■ What you need to do:
[A] According to the article on McNeill's sentencing hearing, which charge was McNeill found not guilty of?
[B] From the article on McNeill's sentencing hearing, return the passage that opens with the words containing "The jury is" and closes with "the case now.".

■ Document text:
════

The jury in his case found the 33 year old guilty last week of first-degree murder in the death of 5-year-old Shaniya Davis.
Prosecutors say in 2009, McNeill took the child from her Fayetteville home to sexually assault her at a motel in Sanford before killing her and dumping her body in an area known to be a place where deer hunters dump carcasses just off N.C. Highway 87 near the Lee-Harnett County line.
McNeill was found not guilty of first-degree rape of a child, but guilty of first-degree kidnapping, human trafficking with a child victim, sexual servitude with a child victim, sexual offense of a child and indecent liberties with a child charges.
The jury is now being asked to decide if McNeill should get the death penalty or be sentenced to life in prison. Normally in such cases, both the prosecution and the defense call witnesses and present evidence during a trial's penalty phase.
But McNeill's lawyers said that would not be the case now.
"Our client has informed us, he has instructed us, that we are not to participate in the sentencing hearing," defense attorney Terry Alford told Judge Jim Ammons.
Alford said the move not to present evidence, call witnesses, or make any closing argument was against his professional advice.
Ammons questioned McNeill - asking why he didn't want his attorneys to put on a case.
"I could, but no, I don't want to," McNeill responded.
Judge: "I see you smile when you're saying that. Do you understand how serious this is?"
Judge: "The death penalty in North Carolina is real."
Judge: "Because we haven't put on a death penalty in a long time doesn't mean we don't have a death penalty."
Ammons asked McNeill to turn around and look at his mom. He turned and smiled at his mother Juanita Ball.
"I don't want you to testify on my behalf. Love you," McNeill told her.
"Love you," Ball responded.
Ammons said he will still submit mitigating factors to jury, by law, but some will miss being in evidence because the lawyers are not involved.
"Tell me why you won't let your lawyers help you," Ammons said to McNeill.
"My goal was freedom. I lost my freedom. It doesn't matter after that," said McNeill.

════

(Stored items)
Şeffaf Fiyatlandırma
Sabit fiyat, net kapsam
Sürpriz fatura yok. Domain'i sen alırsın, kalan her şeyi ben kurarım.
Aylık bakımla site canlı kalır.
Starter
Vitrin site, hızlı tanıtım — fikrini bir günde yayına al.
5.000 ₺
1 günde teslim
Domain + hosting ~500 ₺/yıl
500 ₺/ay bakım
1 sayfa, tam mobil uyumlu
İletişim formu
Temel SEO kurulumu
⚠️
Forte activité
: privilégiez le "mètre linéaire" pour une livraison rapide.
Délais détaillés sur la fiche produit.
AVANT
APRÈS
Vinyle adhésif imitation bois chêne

════

■ Solutions below:
[A] First-degree rape of a child.

[B]
The jury is now being asked to decide if McNeill should get the death penalty or be sentenced to life in prison. Normally in such cases, both the prosecution and the defense call witnesses and present evidence during a trial's penalty phase.
But McNeill's lawyers said that would not be the case now.